Extracted data entries
------
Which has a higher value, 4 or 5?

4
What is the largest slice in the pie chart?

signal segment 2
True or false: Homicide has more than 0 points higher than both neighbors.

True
------
Please write out all of the rows above again, word for word and line for line.

Answer to the problem
Which has a higher value, 4 or 5?

4
What is the largest slice in the pie chart?

signal segment 2
True or false: Homicide has more than 0 points higher than both neighbors.

True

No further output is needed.